**Page extract:**
===============

Direct sequence-spread spectrum modulation can be explained through two modulation stages. First, the data sequence is spread using a wideband spreading code. The spreading code is used to spread the baseband data stream into a wideband signal with the low power-spectral density and noise-like properties. Spread signal is modulated on a carrier using a phase-shift keying modulation. Resulting wideband signal will have bandwidth that is almost equal to spreading code’s bandwidth [25].

If R b denotes the baseband information rate of data signal in bits/s, and bit duration T b =1/R b , then the information signal b(t) can be expressed as [26]:

$$ b(t)=\sum_{n= -\infty}^{\infty} a_{n} g_{T}(t-{nT}_{b}) $$
(1)

where a n =±1, −<n<, and g T (t) is a rectangular pulse of duration T b .

Spreading, pseudo-noise signal can be given as [26]:

$$ c(t)=\sum_{n= -\infty}^{\infty} c_{n} p(t-{nT}_{c}) $$
(2)

where {c n }=±1 represents a pseudo-noise symbols series, and p(t) is a rectangular pulse of duration T c .

The spreading sequence has a much larger bandwidth than the information signal T c <<T b . In spread-spectrum systems p(t) is also called a chip, and T c is called a chip duration. 1/T c is approximately equal to spreading signal’s bandwidth W m ≈1/T c [26].

By multiplying the data signal with the spreading signal, each baseband information bit is spread to N c chips where N c is the number of spreading sequence samples. The main characteristic of DS-SS signal is that the power-spectral density of the spread signal can be below channel noise power-spectral density level. The low power-spectral density of spread signal allows for stealthy communications and provides protection against interference or jamming [24].

In multiple access system, all users occupy the same frequency bandwidth at the same time slot. Multiple access is achieved by multiplying the information signals of different users with their respective spreading sequences so different information sources are separated only by their spreading sequences.

===============

**Data segment:**
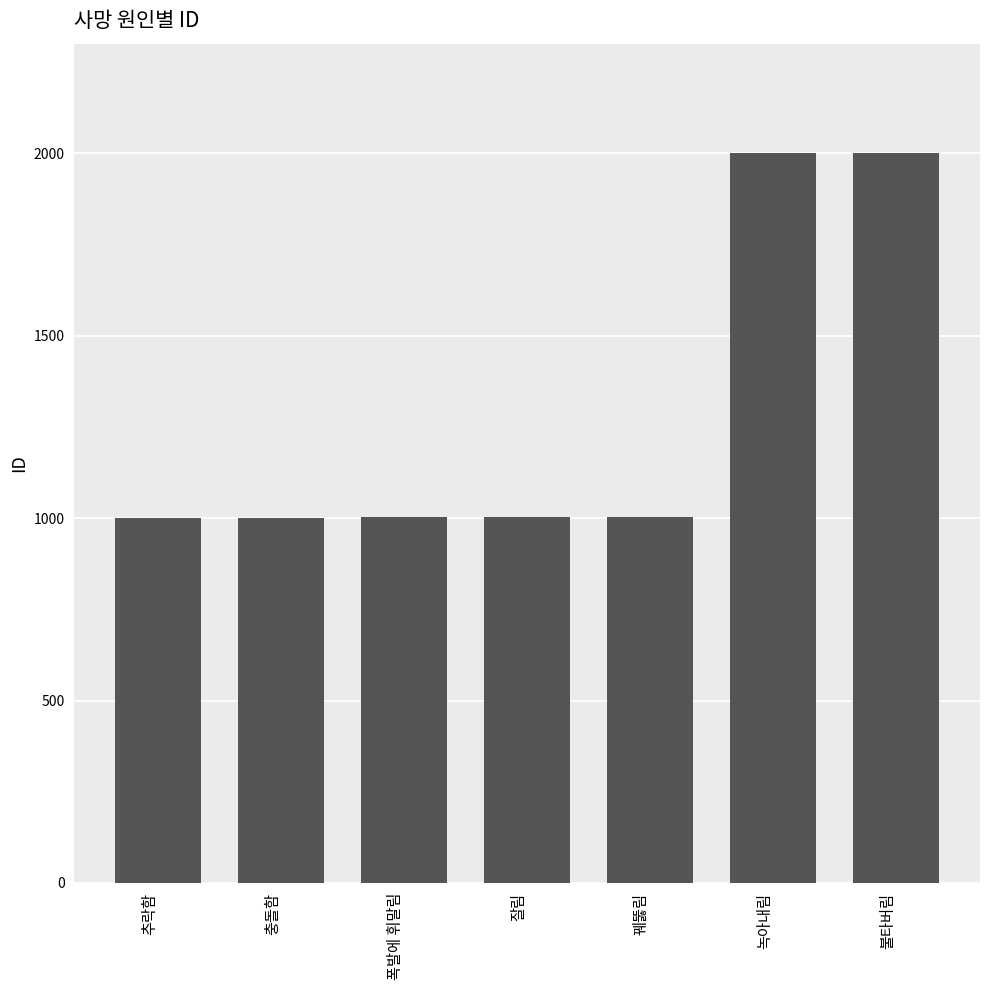

Which has a higher value, 불타버림 or 추락함?

불타버림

===============

**Parts of the exercise:**
A. Print the part of the spread-spectrum passage from "By multiplying the data" to "their spreading sequences.", word for word.
B. Using the spread-spectrum passage, explain in one to three sentences why the low power-spectral density of a DS-SS signal is useful.

**Solution list:**
A.
By multiplying the data signal with the spreading signal, each baseband information bit is spread to N c chips where N c is the number of spreading sequence samples. The main characteristic of DS-SS signal is that the power-spectral density of the spread signal can be below channel noise power-spectral density level. The low power-spectral density of spread signal allows for stealthy communications and provides protection against interference or jamming [24].

In multiple access system, all users occupy the same frequency bandwidth at the same time slot. Multiple access is achieved by multiplying the information signals of different users with their respective spreading sequences so different information sources are separated only by their spreading sequences.

B. The power-spectral density of the spread signal can sit below the power-spectral density of the channel noise. This low density allows stealthy communications and protects against interference or jamming.